Personal information
- Nickname: Fast Eddie
- Born: Silas Edward Southern January 4, 1938 Dallas, Texas, U.S.
- Died: May 17, 2023 (aged 85)
- Height: 6 ft 0.5 in (1.842 m)
- Weight: 179 lb (81 kg)

Sport
- Country: United States
- Sport: Athletics
- Events: Sprint, hurdles
- College team: Texas Longhorns
- Coached by: Clyde Littlefield

Achievements and titles
- Personal bests: 100 yd – 9.5 (1958) 220 yd – 20.5 (1958) 400 m – 45.5 (1958) 110 mH – 14.1 (1957) 400 mH – 49.7 (1956)

Medal record
Representing the United States
Olympic Games
| Silver medal – second place | 1956 Melbourne | 400 m hurdles |
Pan American Games
| Silver medal – second place | 1959 Chicago | 4×400 m |

= Eddie Southern =

American hurdler and sprinter (1938–2023)

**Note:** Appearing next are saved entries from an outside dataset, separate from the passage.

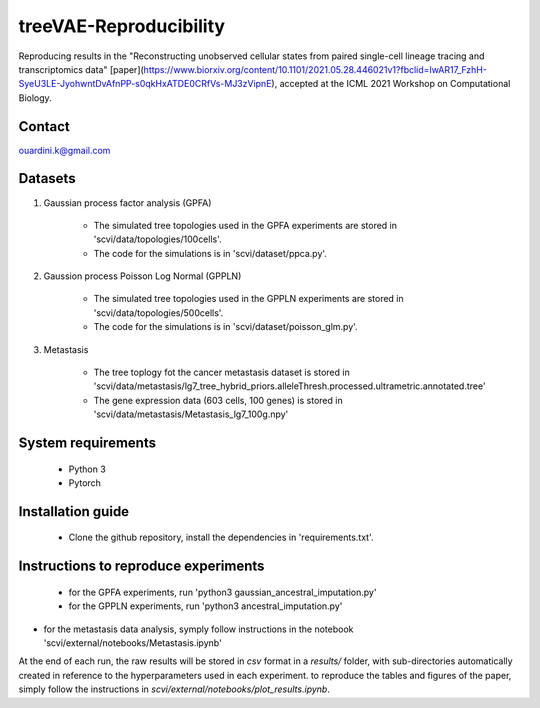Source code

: ========================================
treeVAE-Reproducibility
========================================

Reproducing results in the "Reconstructing unobserved cellular states from  paired single-cell lineage tracing and transcriptomics data" [paper](https://www.biorxiv.org/content/10.1101/2021.05.28.446021v1?fbclid=IwAR17_FzhH-SyeU3LE-JyohwntDvAfnPP-s0qkHxATDE0CRfVs-MJ3zVipnE), accepted at the ICML 2021 Workshop on Computational Biology. 

Contact
======

ouardini.k@gmail.com

Datasets
======

1. Gaussian process factor analysis (GPFA)

    * The simulated tree topologies used in the GPFA experiments are stored in 'scvi/data/topologies/100cells'.
    * The code for the simulations is in 'scvi/dataset/ppca.py'.

2. Gaussion process Poisson Log Normal (GPPLN)

    * The simulated tree topologies used in the GPPLN experiments are stored in 'scvi/data/topologies/500cells'.
    * The code for the simulations is in 'scvi/dataset/poisson_glm.py'.

3. Metastasis 

    * The tree toplogy fot the cancer metastasis dataset is stored in 'scvi/data/metastasis/lg7_tree_hybrid_priors.alleleThresh.processed.ultrametric.annotated.tree'
    * The gene expression data (603 cells, 100 genes) is stored in 'scvi/data/metastasis/Metastasis_lg7_100g.npy'

System requirements
======
    + Python 3
    + Pytorch

Installation guide
======
    + Clone the github repository, install the dependencies in 'requirements.txt'.

Instructions to reproduce experiments
======
    + for the GPFA experiments, run 'python3 gaussian_ancestral_imputation.py'
    + for the GPPLN experiments, run 'python3 ancestral_imputation.py'
+ for the metastasis data analysis, symply follow instructions in the notebook 'scvi/external/notebooks/Metastasis.ipynb'

At the end of each run, the raw results will be stored in *csv* format in a *results/* folder, with sub-directories automatically created in reference
to the hyperparameters used in each experiment. to reproduce the tables and figures of the paper, simply follow the instructions
in *scvi/external/notebooks/plot_results.ipynb*.


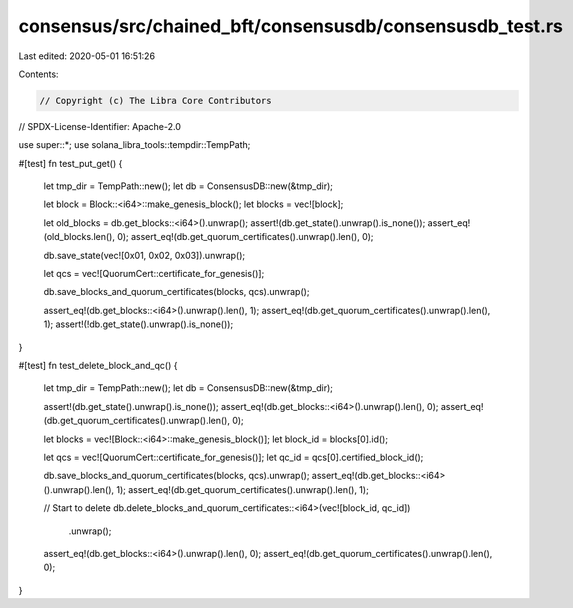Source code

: consensus/src/chained_bft/consensusdb/consensusdb_test.rs
=========================================================

Last edited: 2020-05-01 16:51:26

Contents:

.. code-block:: rs

    // Copyright (c) The Libra Core Contributors
// SPDX-License-Identifier: Apache-2.0

use super::*;
use solana_libra_tools::tempdir::TempPath;

#[test]
fn test_put_get() {
    let tmp_dir = TempPath::new();
    let db = ConsensusDB::new(&tmp_dir);

    let block = Block::<i64>::make_genesis_block();
    let blocks = vec![block];

    let old_blocks = db.get_blocks::<i64>().unwrap();
    assert!(db.get_state().unwrap().is_none());
    assert_eq!(old_blocks.len(), 0);
    assert_eq!(db.get_quorum_certificates().unwrap().len(), 0);

    db.save_state(vec![0x01, 0x02, 0x03]).unwrap();

    let qcs = vec![QuorumCert::certificate_for_genesis()];

    db.save_blocks_and_quorum_certificates(blocks, qcs).unwrap();

    assert_eq!(db.get_blocks::<i64>().unwrap().len(), 1);
    assert_eq!(db.get_quorum_certificates().unwrap().len(), 1);
    assert!(!db.get_state().unwrap().is_none());
}

#[test]
fn test_delete_block_and_qc() {
    let tmp_dir = TempPath::new();
    let db = ConsensusDB::new(&tmp_dir);

    assert!(db.get_state().unwrap().is_none());
    assert_eq!(db.get_blocks::<i64>().unwrap().len(), 0);
    assert_eq!(db.get_quorum_certificates().unwrap().len(), 0);

    let blocks = vec![Block::<i64>::make_genesis_block()];
    let block_id = blocks[0].id();

    let qcs = vec![QuorumCert::certificate_for_genesis()];
    let qc_id = qcs[0].certified_block_id();

    db.save_blocks_and_quorum_certificates(blocks, qcs).unwrap();
    assert_eq!(db.get_blocks::<i64>().unwrap().len(), 1);
    assert_eq!(db.get_quorum_certificates().unwrap().len(), 1);

    // Start to delete
    db.delete_blocks_and_quorum_certificates::<i64>(vec![block_id, qc_id])
        .unwrap();
    assert_eq!(db.get_blocks::<i64>().unwrap().len(), 0);
    assert_eq!(db.get_quorum_certificates().unwrap().len(), 0);
}


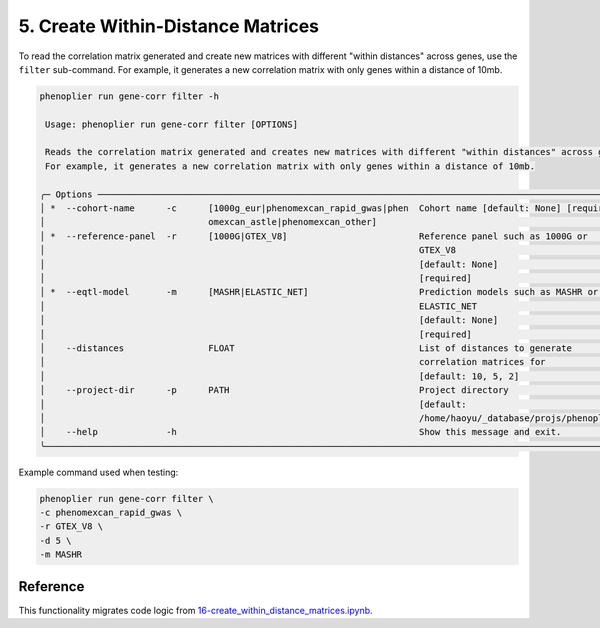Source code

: 5. Create Within-Distance Matrices
==================================

To read the correlation matrix generated and create new matrices with different "within distances" across genes, use the ``filter`` sub-command. For example, it generates a new correlation matrix with only genes within a distance of 10mb.

.. code-block:: bash

   phenoplier run gene-corr filter -h

    Usage: phenoplier run gene-corr filter [OPTIONS]

    Reads the correlation matrix generated and creates new matrices with different "within distances" across genes.
    For example, it generates a new correlation matrix with only genes within a distance of 10mb.

   ╭─ Options ─────────────────────────────────────────────────────────────────────────────────────────────────────╮
   │ *  --cohort-name      -c      [1000g_eur|phenomexcan_rapid_gwas|phen  Cohort name [default: None] [required]  │
   │                               omexcan_astle|phenomexcan_other]                                                │
   │ *  --reference-panel  -r      [1000G|GTEX_V8]                         Reference panel such as 1000G or        │
   │                                                                       GTEX_V8                                 │
   │                                                                       [default: None]                         │
   │                                                                       [required]                              │
   │ *  --eqtl-model       -m      [MASHR|ELASTIC_NET]                     Prediction models such as MASHR or      │
   │                                                                       ELASTIC_NET                             │
   │                                                                       [default: None]                         │
   │                                                                       [required]                              │
   │    --distances                FLOAT                                   List of distances to generate           │
   │                                                                       correlation matrices for                │
   │                                                                       [default: 10, 5, 2]                     │
   │    --project-dir      -p      PATH                                    Project directory                       │
   │                                                                       [default:                               │
   │                                                                       /home/haoyu/_database/projs/phenoplier… │
   │    --help             -h                                              Show this message and exit.             │
   ╰───────────────────────────────────────────────────────────────────────────────────────────────────────────────╯

Example command used when testing:

.. code-block:: bash

   phenoplier run gene-corr filter \
   -c phenomexcan_rapid_gwas \
   -r GTEX_V8 \
   -d 5 \
   -m MASHR 

Reference
---------

This functionality migrates code logic from 
`16-create_within_distance_matrices.ipynb <https://github.com/pivlab/phenoplier/blob/main/nbs/15_gsa_gls/16-create_within_distance_matrices.ipynb>`_.

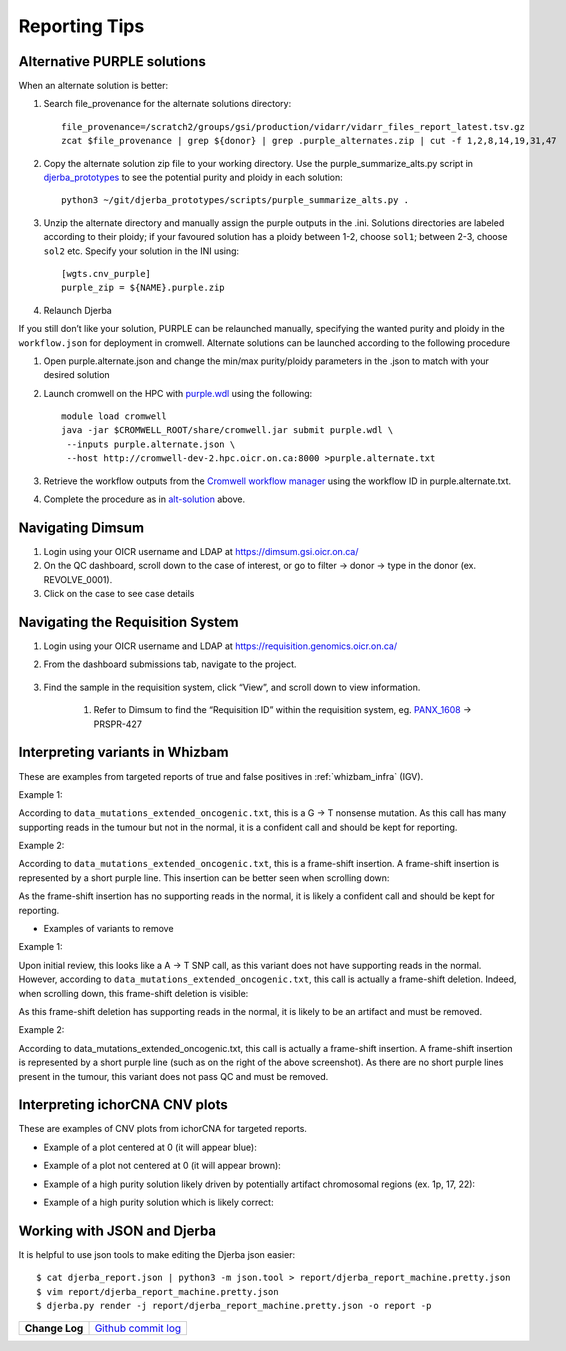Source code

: #################
Reporting Tips
#################

.. _alt-solution:

Alternative PURPLE solutions
###############################

When an alternate solution is better:

#. Search file_provenance for the alternate solutions directory::

	file_provenance=/scratch2/groups/gsi/production/vidarr/vidarr_files_report_latest.tsv.gz
	zcat $file_provenance | grep ${donor} | grep .purple_alternates.zip | cut -f 1,2,8,14,19,31,47

#. Copy the alternate solution zip file to your working directory.  
   Use the purple_summarize_alts.py script in `djerba_prototypes <https://github.com/oicr-gsi/djerba_prototypes/blob/main/scripts>`_  
   to see the potential purity and ploidy in each solution::

      python3 ~/git/djerba_prototypes/scripts/purple_summarize_alts.py .

#. Unzip the alternate directory and manually assign the purple outputs in the .ini. Solutions directories are labeled according to their ploidy; if your favoured solution has a ploidy between 1-2, choose ``sol1``; between 2-3, choose ``sol2`` etc. Specify your solution in the INI using::

	[wgts.cnv_purple]
	purple_zip = ${NAME}.purple.zip

#. Relaunch Djerba


If you still don’t like your solution, PURPLE can be relaunched manually, specifying the wanted purity and ploidy in the ``workflow.json`` for deployment in cromwell. Alternate solutions can be launched according to the following procedure

#. Open purple.alternate.json and change the min/max purity/ploidy parameters in the .json to match with your desired solution
#. Launch cromwell on the HPC with `purple.wdl`_ using the following::

	module load cromwell
	java -jar $CROMWELL_ROOT/share/cromwell.jar submit purple.wdl \
	 --inputs purple.alternate.json \
	 --host http://cromwell-dev-2.hpc.oicr.on.ca:8000 >purple.alternate.txt

#. Retrieve the workflow outputs from the `Cromwell workflow manager`_ using the workflow ID in purple.alternate.txt. 
#. Complete the procedure as in `alt-solution`_ above.

.. _purple.wdl: https://github.com/oicr-gsi/purple/blob/main/purple.wdl
.. _Cromwell workflow manager :  http://cromwell-job-manager-dev.gsi.oicr.on.ca:4202/jobs


.. _navigate-dimsum:

Navigating Dimsum
########################

#. Login using your OICR username and LDAP at https://dimsum.gsi.oicr.on.ca/
#. On the QC dashboard, scroll down to the case of interest, or go to filter -> donor -> type in the donor (ex. REVOLVE_0001).
#. Click on the case to see case details

.. _navigate-reqsys:

Navigating the Requisition System
##################################

#. Login using your OICR username and LDAP at https://requisition.genomics.oicr.on.ca/ 
#. From the dashboard submissions tab, navigate to the project.

	.. image:: images/reqsys1.png

#. Find the sample in the requisition system, click “View”, and scroll down to view information.
	
	#. Refer to Dimsum to find the “Requisition ID” within the requisition system, eg. `PANX_1608`_ -> PRSPR-427

	.. image:: images/reqsys2.png

.. _PANX_1608: https://dimsum.gsi.oicr.on.ca/donors/PANX_1608


.. _tar-whizbam-examples:


Interpreting variants in Whizbam
#################################

These are examples from targeted reports of true and false positives in :ref:`whizbam_infra` (IGV).

Example 1:

.. image:: images/tar1.png
	:width: 100%

According to ``data_mutations_extended_oncogenic.txt``, this is a G -> T nonsense mutation. As this call has many supporting reads in the tumour but not in the normal, it is a confident call and should be kept for reporting.

Example 2:

.. image:: images/tar2.png
	:width: 100%


According to ``data_mutations_extended_oncogenic.txt``, this is a frame-shift insertion. A frame-shift insertion is represented by a short purple line. This insertion can be better seen when scrolling down:

.. image:: images/tar3.png
	:width: 100%

As the frame-shift insertion has no supporting reads in the normal, it is likely a confident call and should be kept for reporting.


* Examples of variants to remove

Example 1:

.. image:: images/tar4.png
	:width: 100%

Upon initial review, this looks like a A -> T SNP call, as this variant does not have supporting reads in the normal. However, according to ``data_mutations_extended_oncogenic.txt``, this call is actually a frame-shift deletion. Indeed, when scrolling down, this frame-shift deletion is visible:

.. image:: images/tar5.png
	:width: 100%

As this frame-shift deletion has supporting reads in the normal, it is likely to be an artifact and must be removed.

Example 2:

.. image:: images/tar6.png
	:width: 100%

According to data_mutations_extended_oncogenic.txt, this call is actually a frame-shift insertion. A frame-shift insertion is represented by a short purple line (such as on the right of the above screenshot). As there are no short purple lines present in the tumour, this variant does not pass QC and must be removed. 




.. _tar-ichor-examples:

Interpreting ichorCNA CNV plots
################################

These are examples of CNV plots from ichorCNA for targeted reports.

* Example of a plot centered at 0 (it will appear blue):

.. image:: images/ichor1.png
	:width: 100%

* Example of a plot not centered at 0 (it will appear brown):

.. image:: images/ichor2.png
	:width: 100%

* Example of a high purity solution likely driven by potentially artifact chromosomal regions (ex. 1p, 17, 22):

.. image:: images/ichor3.png
	:width: 100%

* Example of a high purity solution which is likely correct:

.. image:: images/ichor4.png
	:width: 100%


.. _json-tips:

Working with JSON and Djerba
##############################

It is helpful to use json tools to make editing the Djerba json easier::

	$ cat djerba_report.json | python3 -m json.tool > report/djerba_report_machine.pretty.json
	$ vim report/djerba_report_machine.pretty.json
	$ djerba.py render -j report/djerba_report_machine.pretty.json -o report -p  


+----------------+----------------------+
| **Change Log** | `Github commit log`_ |
+----------------+----------------------+

.. _Github commit log : https://github.com/oicr-gsi/oicr-gsi/commits/main/source/data-review-reporting/report-tips.rst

Silas Edward Southern (January 4, 1938 – May 17, 2023) was an American sprinter and hurdler who won a silver medal in the 400 metres hurdles at 1956 Olympics. He won another silver medal in the 4 × 400 m relay at the 1959 Pan American Games.

==Early life==
Southern was a 1955 graduate of Dallas' Sunset High School, where he won four individual State Championships and set two State and National High School Records, was an American athlete who competed mainly in the 400 meter hurdles, as well as sprints and relays. He was clocked at 20.7 seconds in the 220-yard dash, best ever by a high-school student in Texas or any other state. Then he turned right around and broke the state and national records in the 440-yard event with a time of 47.2 seconds.

==College==
Southern went on to compete in track & field at the University of Texas, where he was 1959 NCAA 440 yard champion and a member of World Record 440 and 880 yard relay teams. Running for Clyde Littlefield at the University of Texas, Southern led the Longhorns to Southwest Conference titles from 1957 to 1959. Individually, he earned three straight 440-yard SWC championships in 1957, 1958, 1959 and the 1959 NCAA quarter-mile title. Southern ran the anchor for the world-record 440 and 880-yard relays while at University of Texas.

==International career==
Southern competed at the 1956 Summer Olympics in the 400 meter hurdles, where he won the silver medal. As an 18-year-old, Southern as a Texas youth set the Olympic Record in the 400 metres hurdles (50.1 seconds) in the semifinals in 1956 at Melbourne on his way to taking the silver medal to fellow American Glenn Davis's gold. Southern won another silver medal in the 4 × 400 m relay at the 1959 Pan American Games.

==Death==
Southern died on May 17, 2023, at the age of 85.

==Honors==
In 1956, Southern was inducted into the Friar Society, the oldest honor society at The University of Texas, which recognizes students who made significant contributions to The University of Texas. The Friar Society's purpose is "to associate together leading members of the senior or graduate classes for mutual benefit and cooperation, and to promote the best interests of the University and the student body."

Southern was inducted into the Texas Track and Field Coaches Association Hall of Fame (2013), Sunset High School Hall of Fame, and Drake Relays Athletes Hall of Fame.

Southern was selected 345th overall in the 29th round of the 1959 NFL draft by the Chicago Bears, but did not play in the league.